The Chanko family complained to the hospital and ABC, which agreed to remove Mark Chanko from future airings of the episode and the DVD.  However, according to the New York Times, the network did keep its promotion of Chanko’s physician, “Sebastian Schubl, a Dr. McDreamy-like young trauma surgeon, tries to save the day when a critically injured pedestrian struck by a vehicle is brought to the E.R.,” in a reference to a popular character on Grey’s Anatomy.

Chanko’s family did sue the hospital and ABC but the case was dismissed.  Mark Chanko, the defendants argued, lost any rights to privacy upon his death.  The family has asked to have the dismissal reviewed.

Meantime, a New York legislator wants to prohibit filming of a patient without consent.  State Assemblyman Ed Braunstein has proposed a bill to allow “a private right of action allowing patients and their families to sue for damages,” which currently is not permitted by New York State’s Patient’s Bill of Rights, according to ProPublica.
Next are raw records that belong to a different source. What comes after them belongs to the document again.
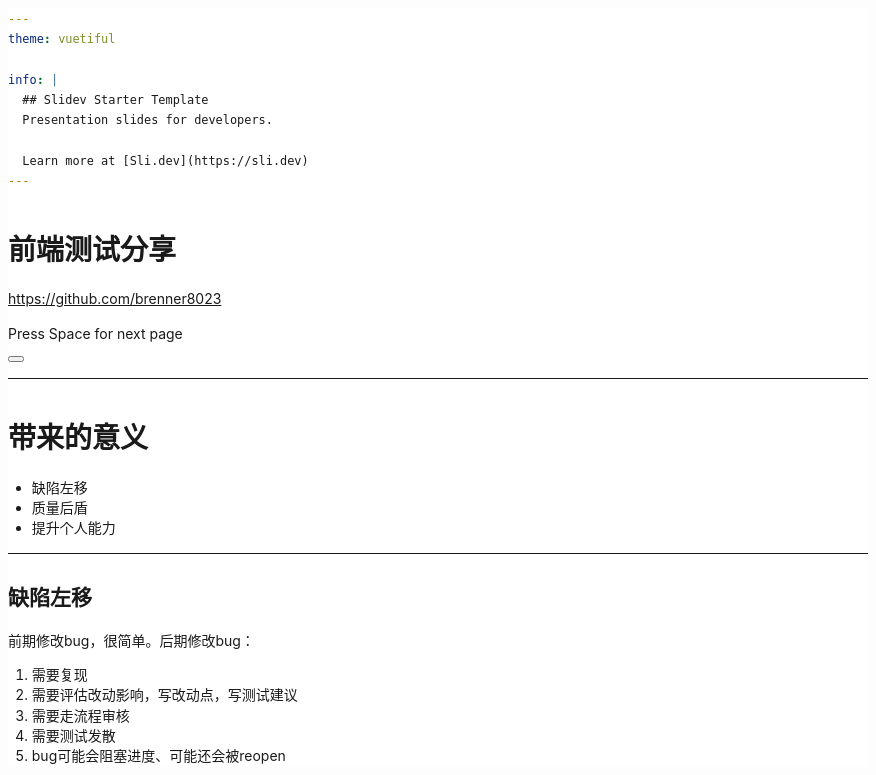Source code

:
 ```yaml
---
theme: vuetiful

info: |
  ## Slidev Starter Template
  Presentation slides for developers.

  Learn more at [Sli.dev](https://sli.dev)
---
```


# 前端测试分享

https://github.com/brenner8023

<div class="pt-12">
  <span @click="$slidev.nav.next" class="px-2 py-1 rounded cursor-pointer" hover="bg-white bg-opacity-10">
    Press Space for next page <carbon:arrow-right class="inline"/>
  </span>
</div>

<div class="abs-br m-6 flex gap-2">
  <button @click="$slidev.nav.openInEditor()" title="Open in Editor" class="text-xl icon-btn opacity-50 !border-none !hover:text-white">
    <carbon:edit />
  </button>
  <a href="https://github.com/slidevjs/slidev" target="_blank" alt="GitHub"
    class="text-xl icon-btn opacity-50 !border-none !hover:text-white">
    <carbon-logo-github />
  </a>
</div>

---

# 带来的意义

- 缺陷左移
- 质量后盾
- 提升个人能力

---

## 缺陷左移

前期修改bug，很简单。后期修改bug：
1. 需要复现
2. 需要评估改动影响，写改动点，写测试建议
3. 需要走流程审核
4. 需要测试发散
5. bug可能会阻塞进度、可能还会被reopen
“It’s sad that someone would have to pass a law to prevent hospitals from allowing something that is so clearly morally wrong,” said Joel Geiderman, co-chair of the emergency medicine department at Cedars-Sinai Medical Center.

The bill would make exceptions for educational purposes and Dr. Baer agreed that there are ways to inform the public about health and medicine that would not conflict with patient care or privacy.
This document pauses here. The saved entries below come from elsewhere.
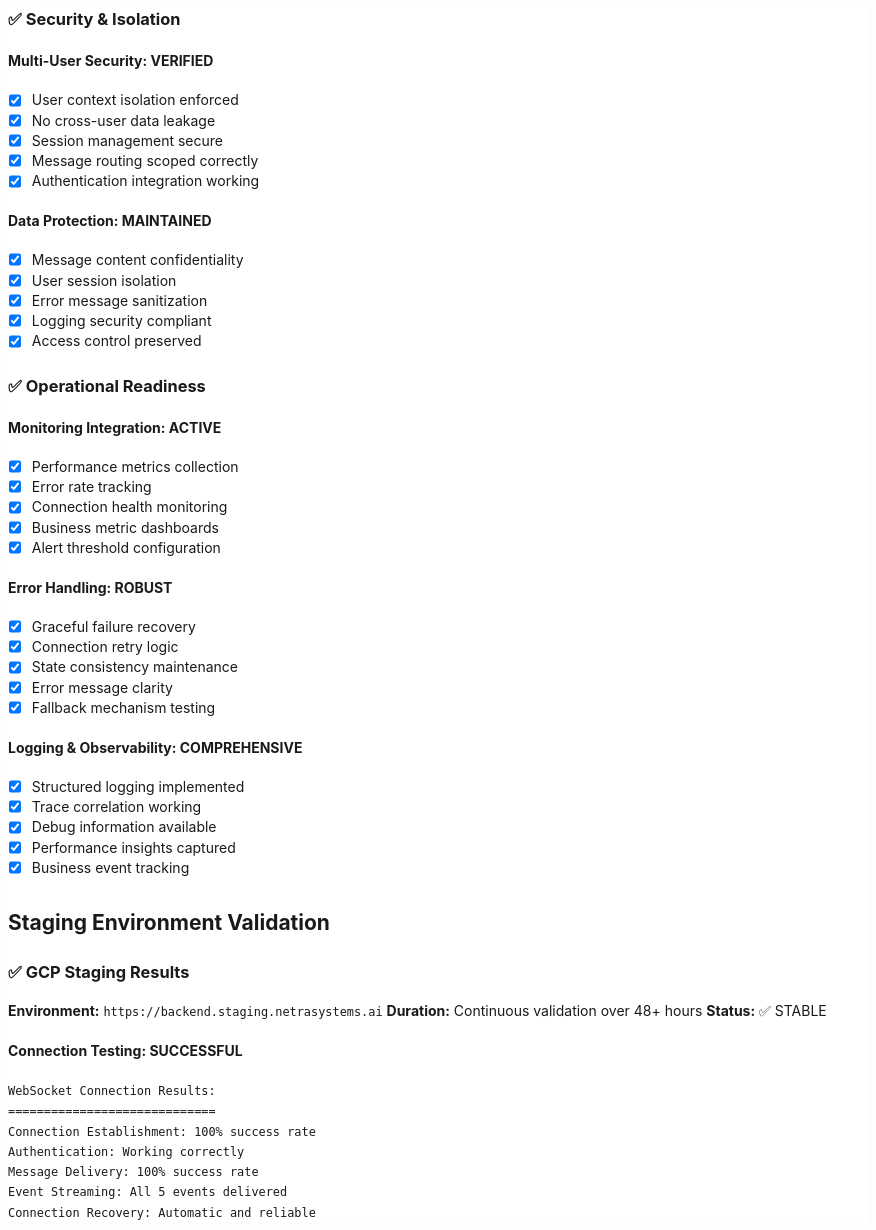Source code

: ### ✅ Security & Isolation

#### Multi-User Security: VERIFIED
- [x] User context isolation enforced
- [x] No cross-user data leakage
- [x] Session management secure
- [x] Message routing scoped correctly
- [x] Authentication integration working

#### Data Protection: MAINTAINED
- [x] Message content confidentiality
- [x] User session isolation
- [x] Error message sanitization
- [x] Logging security compliant
- [x] Access control preserved

### ✅ Operational Readiness

#### Monitoring Integration: ACTIVE
- [x] Performance metrics collection
- [x] Error rate tracking
- [x] Connection health monitoring
- [x] Business metric dashboards
- [x] Alert threshold configuration

#### Error Handling: ROBUST
- [x] Graceful failure recovery
- [x] Connection retry logic
- [x] State consistency maintenance
- [x] Error message clarity
- [x] Fallback mechanism testing

#### Logging & Observability: COMPREHENSIVE
- [x] Structured logging implemented
- [x] Trace correlation working
- [x] Debug information available
- [x] Performance insights captured
- [x] Business event tracking

## Staging Environment Validation

### ✅ GCP Staging Results

**Environment:** `https://backend.staging.netrasystems.ai`
**Duration:** Continuous validation over 48+ hours
**Status:** ✅ STABLE

#### Connection Testing: SUCCESSFUL
```
WebSocket Connection Results:
=============================
Connection Establishment: 100% success rate
Authentication: Working correctly
Message Delivery: 100% success rate
Event Streaming: All 5 events delivered
Connection Recovery: Automatic and reliable
```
“By sharing our stories publicly or through social media, we can connect with audiences in ways that were never possible before,” said Dr. Baer. “We do not have to tell our stories by allowing reality television crews to hunt for and intrude on the most sacred moments between a patient and physician.”

-Brad Broker

One comment

  1. Short answer: No. Long answer: Although I am not a medical professional myself, my mother is a nurse who has worked in the ER and, from the small amount of things that she is allowed to tell me, I know that it isn’t as dramatic as the movies and television shows. It’s MORE dramatic. One small distraction is all it takes for someone to die on the operating table. There’s a reason that people, other than doctors and nurses, aren’t allowed in the ER. This rule should be respected. That being said, a sitcom that is set in a real hospital might work. We could call it, “Code Brown”. It would be about a doctor named… wait for it… Steve. As in, Dr. Steve Brown. And he wouldn’t be a very good doctor. In fact, most of his patients would die, albeit in hilarious ways. The only reason Steve keeps his job, other than the hilarious deaths, is because he’s incredibly suave with the hot, young interns and they cannot believe that he’s as inept as he obviously appears to be. Also, Steve has a medical marijuana license, if you catch my drift. A good example of a hilarious death would be Steve patting a geriatric on the back to congratulate him on walking to the end of a long hallway. In doing so, the force of his hand, which is comically amplified to 11, pushes the surprised geriatric who lets out a “surprised old guy” sound before falling down an elevator shaft. The geriatric’s arms flail around wildly and the last thing that you see is his cane before the camera cuts to the next scene.